Reproduce the listing below exactly, beginning with its first line and ending with the line that holds "modifier vos préférences"; pictures are not part of the copy.
------------
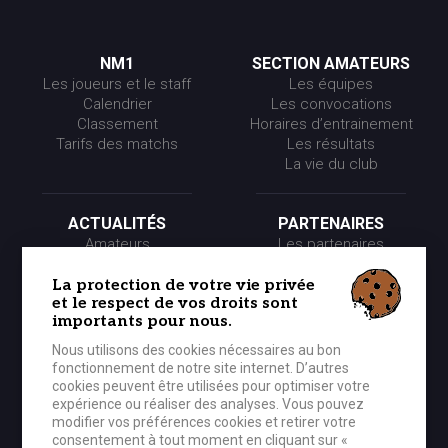
NM1
SECTION AMATEURS
Les joueurs et le staff
Les équipes
Calendrier
Les convocations
Classement
Horaires d’entrainement
Tarifs des matchs
Les résultats
La vie du club
ACTUALITÉS
PARTENAIRES
Amateurs
Les partenaires
Pros
Les événements
Presse
Les offres partenaires
La protection de votre vie privée
et le respect de vos droits sont
Partenaires
importants pour nous.
Nous utilisons des cookies nécessaires au bon
LE CLUB
MÉDIA
fonctionnement de notre site internet. D’autres
Historique
Photos
cookies peuvent être utilisées pour optimiser votre
Organigramme
Vidéos
expérience ou réaliser des analyses. Vous pouvez
modifier vos préférences cookies et retirer votre
consentement à tout moment en cliquant sur «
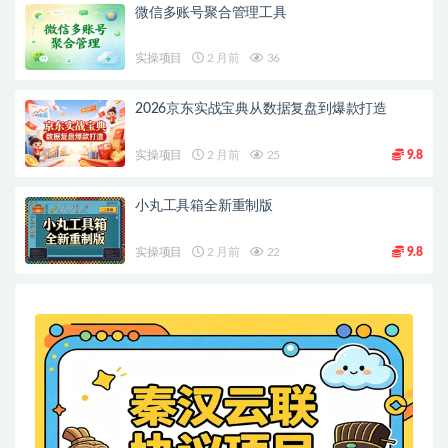
微信多账号聚合管理工具
实操项目
2 月前
36
2026京东实战宝典从数据复盘到爆款打造
实操项目
2 月前
25
9.8
小丸工具箱全新重制版
实操项目
2 月前
22
9.8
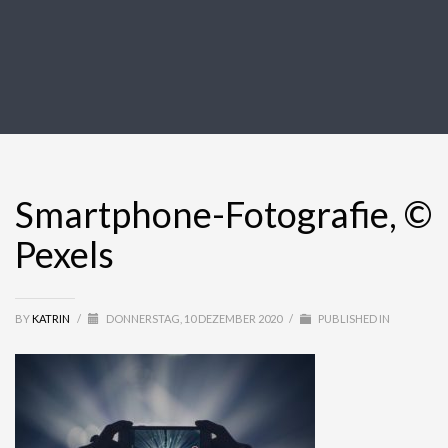
Smartphone-Fotografie, ©
Pexels
BY
KATRIN
/
DONNERSTAG, 10 DEZEMBER 2020
/
PUBLISHED IN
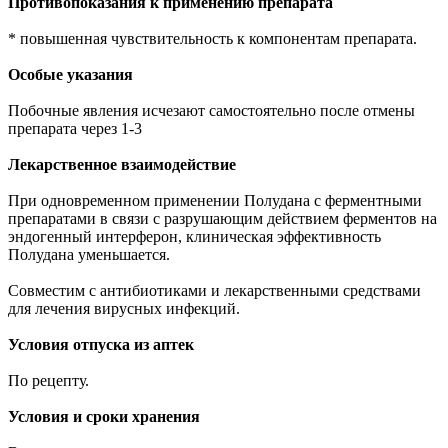
Противопоказания к применению препарата
* повышенная чувствительность к компонентам препарата.
Особые указания
Побочные явления исчезают самостоятельно после отмены
препарата через 1-3
Лекарственное взаимодействие
При одновременном применении Полудана с ферментными
препаратами в связи с разрушающим действием ферментов на
эндогенный интерферон, клиническая эффективность
Полудана уменьшается.
Совместим с антибиотиками и лекарственными средствами
для лечения вирусных инфекций.
Условия отпуска из аптек
По рецепту.
Условия и сроки хранения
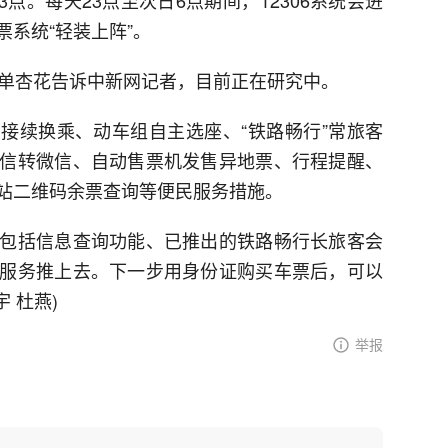
3点。每天23点至次日6点期间，12306系统会进
系统“轻装上阵”。
，单杏花告诉中新网记者，目前正在研究中。
餐、接续换乘、动车组自主选座、“铁路畅行”常旅客
信转微信、自动售票机发售异地票、行程提醒、
站二维码余票查询等便民服务措施。
包括信息查询功能、已推出的铁路畅行长旅客会
服务推上去。下一步用身份证购买车票后，可以
 杜燕)
举报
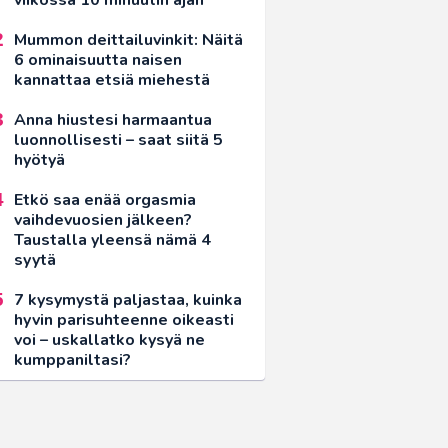
Mummon deittailuvinkit: Näitä
6 ominaisuutta naisen
kannattaa etsiä miehestä
Anna hiustesi harmaantua
luonnollisesti – saat siitä 5
hyötyä
Etkö saa enää orgasmia
vaihdevuosien jälkeen?
Taustalla yleensä nämä 4
syytä
7 kysymystä paljastaa, kuinka
hyvin parisuhteenne oikeasti
voi – uskallatko kysyä ne
kumppaniltasi?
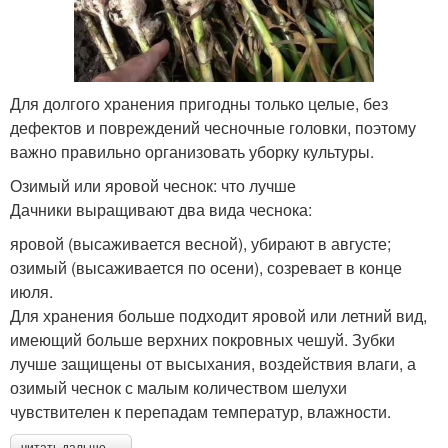
Для долгого хранения пригодны только целые, без
дефектов и повреждений чесночные головки, поэтому
важно правильно организовать уборку культуры.
Озимый или яровой чеснок: что лучше
Дачники выращивают два вида чеснока:
яровой (высаживается весной), убирают в августе;
озимый (высаживается по осени), созревает в конце
июля.
Для хранения больше подходит яровой или летний вид,
имеющий больше верхних покровных чешуй. Зубки
лучше защищены от высыхания, воздействия влаги, а
озимый чеснок с малым количеством шелухи
чувствителен к перепадам температур, влажности.
читать дальше →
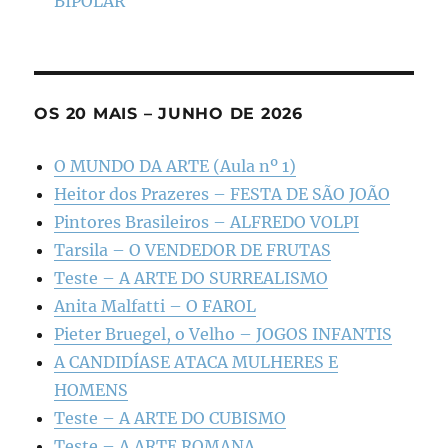
BIPOLAR
OS 20 MAIS – JUNHO DE 2026
O MUNDO DA ARTE (Aula nº 1)
Heitor dos Prazeres – FESTA DE SÃO JOÃO
Pintores Brasileiros – ALFREDO VOLPI
Tarsila – O VENDEDOR DE FRUTAS
Teste – A ARTE DO SURREALISMO
Anita Malfatti – O FAROL
Pieter Bruegel, o Velho – JOGOS INFANTIS
A CANDIDÍASE ATACA MULHERES E
HOMENS
Teste – A ARTE DO CUBISMO
Teste – A ARTE ROMANA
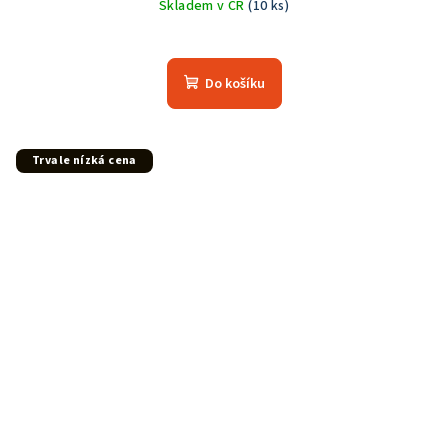
Skladem v ČR
(10 ks)
Do košíku
Trvale nízká cena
------------
### Answer space
NM1
SECTION AMATEURS
Les joueurs et le staff
Les équipes
Calendrier
Les convocations
Classement
Horaires d’entrainement
Tarifs des matchs
Les résultats
La vie du club
ACTUALITÉS
PARTENAIRES
Amateurs
Les partenaires
Pros
Les événements
Presse
Les offres partenaires
La protection de votre vie privée
et le respect de vos droits sont
Partenaires
importants pour nous.
Nous utilisons des cookies nécessaires au bon
LE CLUB
MÉDIA
fonctionnement de notre site internet. D’autres
Historique
Photos
cookies peuvent être utilisées pour optimiser votre
Organigramme
Vidéos
expérience ou réaliser des analyses. Vous pouvez
modifier vos préférences cookies et retirer votre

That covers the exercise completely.